At the beginning of the 20th century, European breeders went too far with inbreeding, as a result of which the “Irish” suffered from progressive retinal atrophy for a long time. It was possible to eradicate the defect only after the development of a system of tests that helped identify the blindness gene in the early stages. Ultimately, defective individuals were no longer allowed to breed, which reduced the risk of transmission of the disease by inheritance.
How to choose a puppy
- The “girls” of the Irish Red Setter are more affectionate and accommodating, but the “boys” are richer “dressed” and have a textured appearance.
- To choose a good gun dog, it is better not to waste time on exhibitions, but immediately contact the hunting club that oversees working setter kennels.
- Working line puppies look more faded compared to their show counterparts. Their coat is lighter, shorter and rarer, and the puppies themselves are much smaller.
- When purchasing an Irish Red Setter puppy for exhibitions, it is worthwhile to thoroughly study the pedigrees of the producers. It is pointless to wait for a reference exterior from a baby whose parents do not have a single exhibition diploma.

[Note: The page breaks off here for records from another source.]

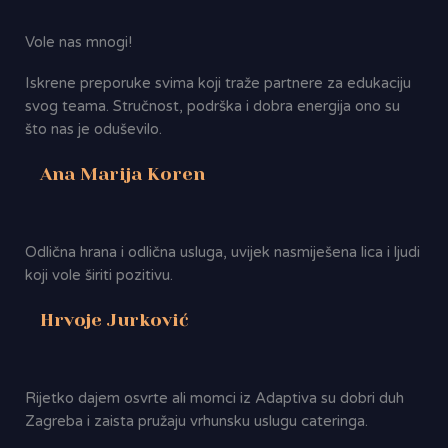
Vole nas mnogi!
Iskrene preporuke svima koji traže partnere za edukaciju
svog teama. Stručnost, podrška i dobra energija ono su
što nas je oduševilo.
Ana Marija Koren
Odlična hrana i odlična usluga, uvijek nasmiješena lica i ljudi
koji vole širiti pozitivu.
Hrvoje Jurković
Rijetko dajem osvrte ali momci iz Adaptiva su dobri duh
Zagreba i zaista pružaju vrhunsku uslugu cateringa.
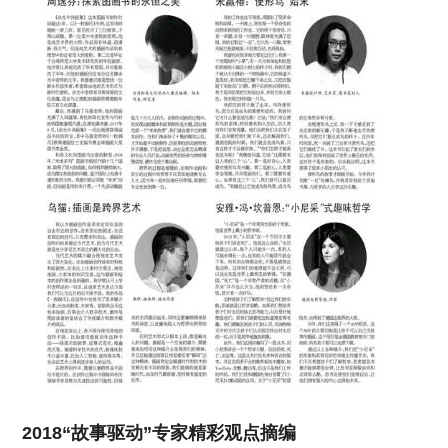
2018“故事驱动”专家精彩观点摘编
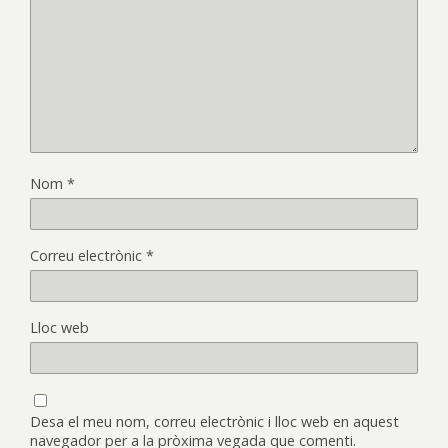
Nom
*
Correu electrònic
*
Lloc web
Desa el meu nom, correu electrònic i lloc web en aquest
navegador per a la pròxima vegada que comenti.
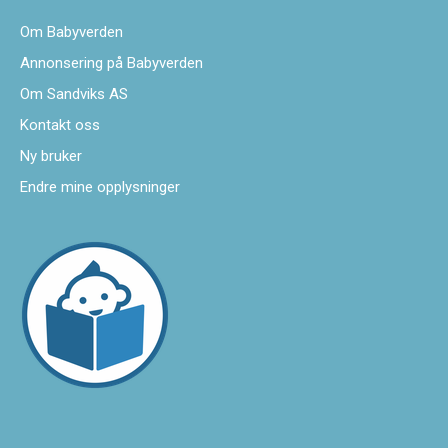
Om Babyverden
Annonsering på Babyverden
Om Sandviks AS
Kontakt oss
Ny bruker
Endre mine opplysninger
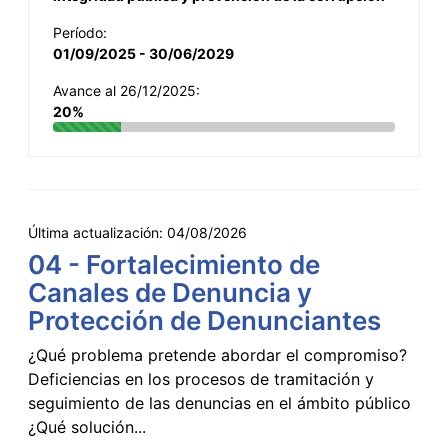
Período:
01/09/2025 - 30/06/2029
Avance al 26/12/2025:
20%
Última actualización:
04/08/2026
04 - Fortalecimiento de
Canales de Denuncia y
Protección de Denunciantes
¿Qué problema pretende abordar el compromiso?
Deficiencias en los procesos de tramitación y
seguimiento de las denuncias en el ámbito público
¿Qué solución...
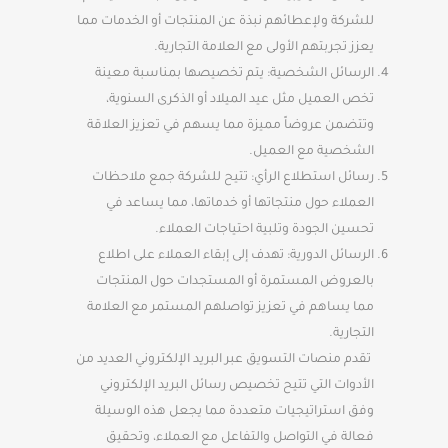
للشركة ولإعطائهم نبذة عن المنتجات أو الخدمات مما
يعزز تجربتهم الأولى مع العلامة التجارية.
الرسائل الشخصية: يتم تخصيصها بمناسبة معينة
تخص العميل مثل عيد الميلاد أو الذكرى السنوية،
وتتضمن عروضاً مميزة مما يسهم في تعزيز العلاقة
الشخصية مع العميل.
رسائل استطلاع الرأي: تتيح للشركة جمع ملاحظات
العملاء حول منتجاتها أو خدماتها، مما يساعد في
تحسين الجودة وتلبية احتياجات العملاء.
الرسائل الدورية: تهدف إلى إبقاء العملاء على اطلاع
بالعروض المستمرة أو المستجدات حول المنتجات
مما يساهم في تعزيز تواصلهم المستمر مع العلامة
التجارية.
تقدم منصات التسويق عبر البريد الإلكتروني العديد من
الأدوات التي تتيح تخصيص رسائل البريد الإلكتروني
وفق استراتيجيات متعددة مما يجعل هذه الوسيلة
فعالة في التواصل والتفاعل مع العملاء، وتحقيق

- Find out where the puppies’ parents come from. Usually, domestic producers give offspring that are excellent in working qualities and very modest in external indicators. This is due to the fact that for over a hundred years Russian breeders have specialized in breeding hunting lines. If you need a puppy with exhibition potential, it is better to contact nurseries that practice mating imported individuals. There aren’t many of them, but they do exist.
- Depending on the place of breeding, there are two particularly successful show types of Irish setters: English and American. If you are an adherent of the classics in all its manifestations, it is better to give preference to the natives of Foggy Albion. At one time, American breeders went too far with the “upgrade” of the breed, which is why the appearance of their wards acquired a somewhat exaggerated look.
Photos of Irish Setter puppies
Irish Setter price
The average price of an Irish Red Setter puppy from a working line is 400 – 500$. Prices for representatives of the show class are higher – from 750$.